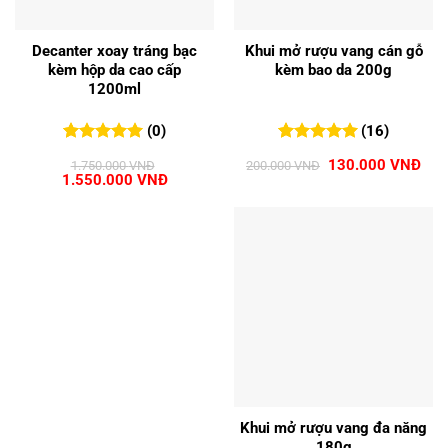
Decanter xoay tráng bạc
Khui mở rượu vang cán gỗ
kèm hộp da cao cấp
kèm bao da 200g
1200ml
(0)
(16)
0
0
trên 5
5.00
16
trên 5
Giá
Giá
130.000
VNĐ
1.750.000
VNĐ
200.000
VNĐ
đánh giá
đánh giá
Giá
Giá
gốc
hiện
1.550.000
VNĐ
gốc
hiện
là:
tại
là:
tại
200.000 VNĐ.
là:
1.750.000 VNĐ.
là:
130
1.550.000 VNĐ.
Khui mở rượu vang đa năng
180g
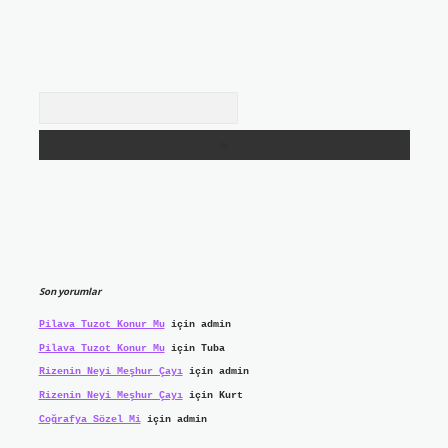
Arama
Son yorumlar
Pilava Tuzot Konur Mu
için
admin
Pilava Tuzot Konur Mu
için
Tuba
Rizenin Neyi Meşhur Çayı
için
admin
Rizenin Neyi Meşhur Çayı
için
Kurt
Coğrafya Sözel Mi
için
admin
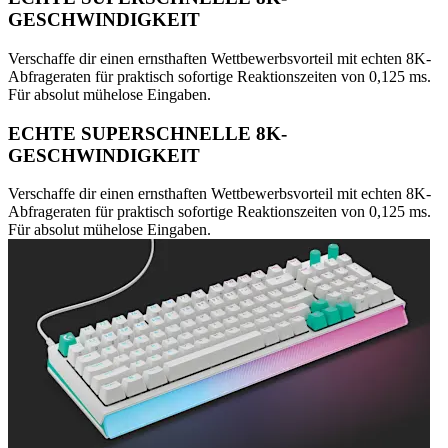
GESCHWINDIGKEIT
Verschaffe dir einen ernsthaften Wettbewerbsvorteil mit echten 8K-
Abfrageraten für praktisch sofortige Reaktionszeiten von 0,125 ms.
Für absolut mühelose Eingaben.
ECHTE SUPERSCHNELLE 8K-
GESCHWINDIGKEIT
Verschaffe dir einen ernsthaften Wettbewerbsvorteil mit echten 8K-
Abfrageraten für praktisch sofortige Reaktionszeiten von 0,125 ms.
Für absolut mühelose Eingaben.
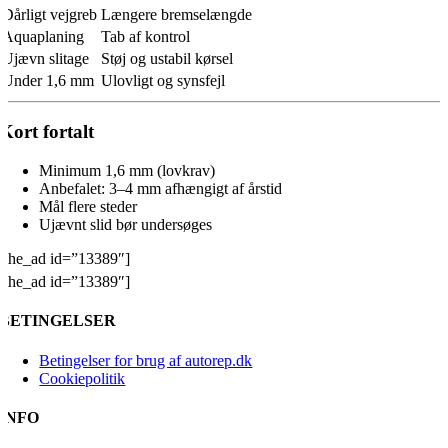
Dårligt vejgreb
Længere bremselængde
Aquaplaning
Tab af kontrol
Ujævn slitage
Støj og ustabil kørsel
Under 1,6 mm
Ulovligt og synsfejl
Kort fortalt
Minimum 1,6 mm (lovkrav)
Anbefalet: 3–4 mm afhængigt af årstid
Mål flere steder
Ujævnt slid bør undersøges
[the_ad id=”13389″]
[the_ad id=”13389″]
BETINGELSER
Betingelser for brug af autorep.dk
Cookiepolitik
INFO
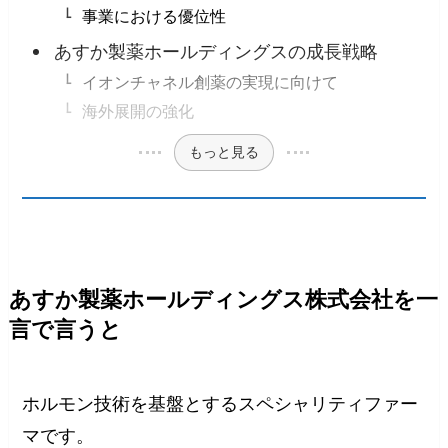
事業における優位性
あすか製薬ホールディングスの成長戦略
イオンチャネル創薬の実現に向けて
海外展開の強化
もっと見る
あすか製薬ホールディングス株式会社を一
言で言うと
ホルモン技術を基盤とするスペシャリティファー
マです。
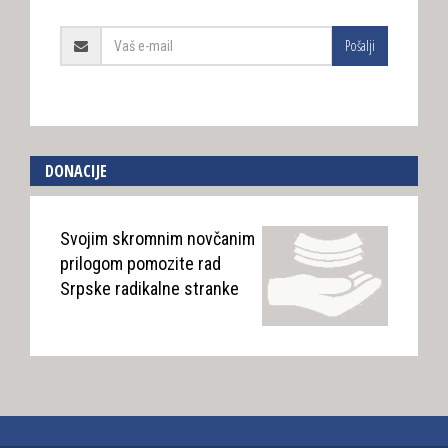
Pošalji
DONACIJE
Svojim skromnim novčanim
prilogom pomozite rad
Srpske radikalne stranke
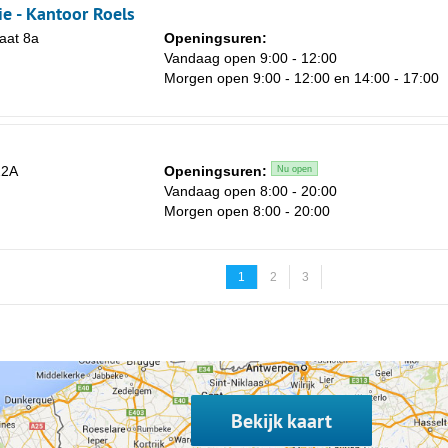
ie - Kantoor Roels
aat 8a
Openingsuren:
Vandaag open 9:00 - 12:00
Morgen open 9:00 - 12:00 en 14:00 - 17:00
22A
Openingsuren:
Nu open
Vandaag open 8:00 - 20:00
Morgen open 8:00 - 20:00
1
2
3
Bekijk kaart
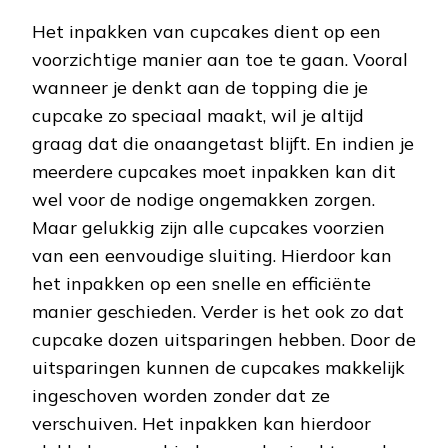
Het inpakken van cupcakes dient op een
voorzichtige manier aan toe te gaan. Vooral
wanneer je denkt aan de topping die je
cupcake zo speciaal maakt, wil je altijd
graag dat die onaangetast blijft. En indien je
meerdere cupcakes moet inpakken kan dit
wel voor de nodige ongemakken zorgen.
Maar gelukkig zijn alle cupcakes voorzien
van een eenvoudige sluiting. Hierdoor kan
het inpakken op een snelle en efficiënte
manier geschieden. Verder is het ook zo dat
cupcake dozen uitsparingen hebben. Door de
uitsparingen kunnen de cupcakes makkelijk
ingeschoven worden zonder dat ze
verschuiven. Het inpakken kan hierdoor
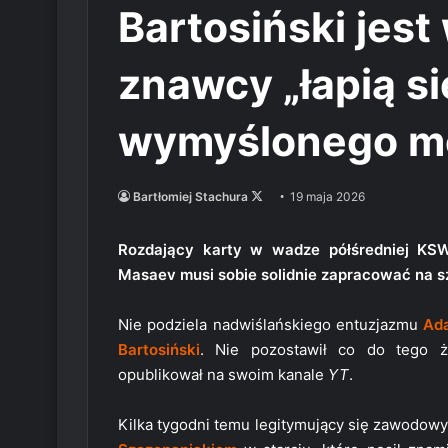
Bartosiński jest
znawcy „łapią s
wymyślonego m
Follow
Bartłomiej Stachura
19 maja 2026
on
X
Rozdający karty w wadze półśredniej KSW
Masaev musi sobie solidnie zapracować na sz
Nie podziela nadwiślańskiego entuzjazmu
Ad
Bartosiński
. Nie pozostawił co do tego ż
opublikował na swoim kanale
YT
.
Kilka tygodni temu legitymujący się zawodow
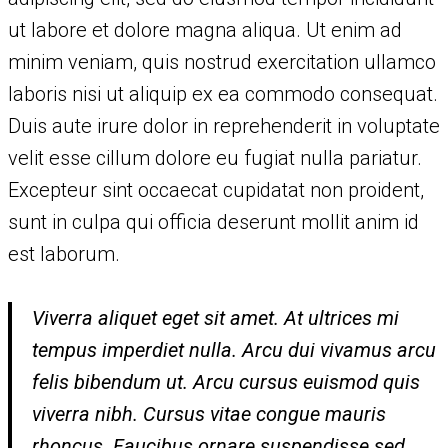
ut labore et dolore magna aliqua. Ut enim ad
minim veniam, quis nostrud exercitation ullamco
laboris nisi ut aliquip ex ea commodo consequat.
Duis aute irure dolor in reprehenderit in voluptate
velit esse cillum dolore eu fugiat nulla pariatur.
Excepteur sint occaecat cupidatat non proident,
sunt in culpa qui officia deserunt mollit anim id
est laborum.
Viverra aliquet eget sit amet. At ultrices mi
tempus imperdiet nulla. Arcu dui vivamus arcu
felis bibendum ut. Arcu cursus euismod quis
viverra nibh. Cursus vitae congue mauris
rhoncus. Faucibus ornare suspendisse sed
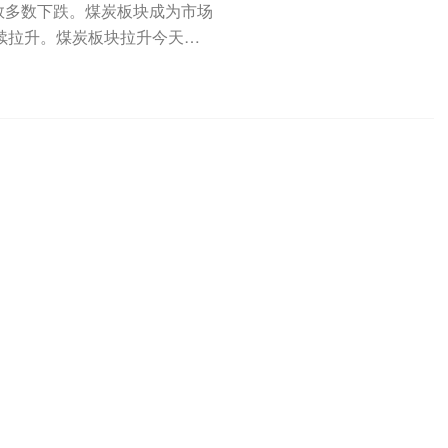
数多数下跌。煤炭板块成为市场
续拉升。煤炭板块拉升今天上
午...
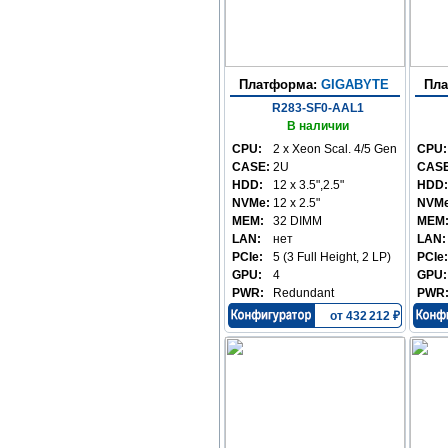
Платформа:
GIGABYTE
Пл
R283-SF0-AAL1
В наличии
CPU:
2 x Xeon Scal. 4/5 Gen
CPU:
CASE:
2U
CASE
HDD:
12 x 3.5",2.5"
HDD:
NVMe:
12 x 2.5"
NVMe
MEM:
32 DIMM
MEM
LAN:
нет
LAN:
PCIe:
5 (3 Full Height, 2 LP)
PCIe:
GPU:
4
GPU:
PWR:
Redundant
PWR
от 432 212 ₽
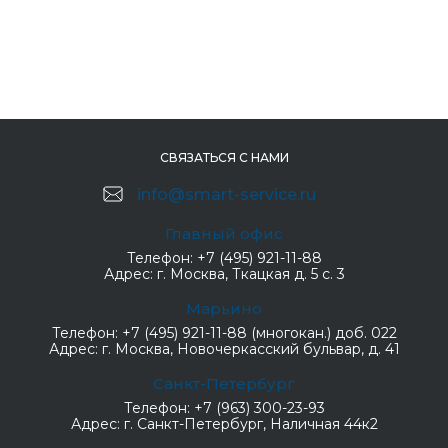
СВЯЗАТЬСЯ С НАМИ
info@smart-service.ru
Главный офис
Телефон:
+7 (495) 921-11-88
Адрес:
г. Москва, Ткацкая д. 5 с. 3
Марьино
Телефон:
+7 (495) 921-11-88 (многокан.) доб. 022
Адрес:
г. Москва, Новочеркасский бульвар, д. 41
Санкт-Петербург
Телефон:
+7 (963) 300-23-93
Адрес:
г. Санкт-Петербург, Наличная 44к2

────────

Rewrite the data from the line with "数多数下跌。煤炭板块成为市场" through the end of the data, switching "Адрес" to "Местоположение" wherever it appears and changing nothing else. Leave the pictures out of your answer.

| Your solution |
数多数下跌。煤炭板块成为市场
续拉升。煤炭板块拉升今天上
午...
Платформа:
GIGABYTE
Пл
R283-SF0-AAL1
В наличии
CPU:
2 x Xeon Scal. 4/5 Gen
CPU:
CASE:
2U
CASE
HDD:
12 x 3.5",2.5"
HDD:
NVMe:
12 x 2.5"
NVMe
MEM:
32 DIMM
MEM
LAN:
нет
LAN:
PCIe:
5 (3 Full Height, 2 LP)
PCIe:
GPU:
4
GPU:
PWR:
Redundant
PWR
от 432 212 ₽
СВЯЗАТЬСЯ С НАМИ
info@smart-service.ru
Главный офис
Телефон:
+7 (495) 921-11-88
Местоположение:
г. Москва, Ткацкая д. 5 с. 3
Марьино
Телефон:
+7 (495) 921-11-88 (многокан.) доб. 022
Местоположение:
г. Москва, Новочеркасский бульвар, д. 41
Санкт-Петербург
Телефон:
+7 (963) 300-23-93
Местоположение:
г. Санкт-Петербург, Наличная 44к2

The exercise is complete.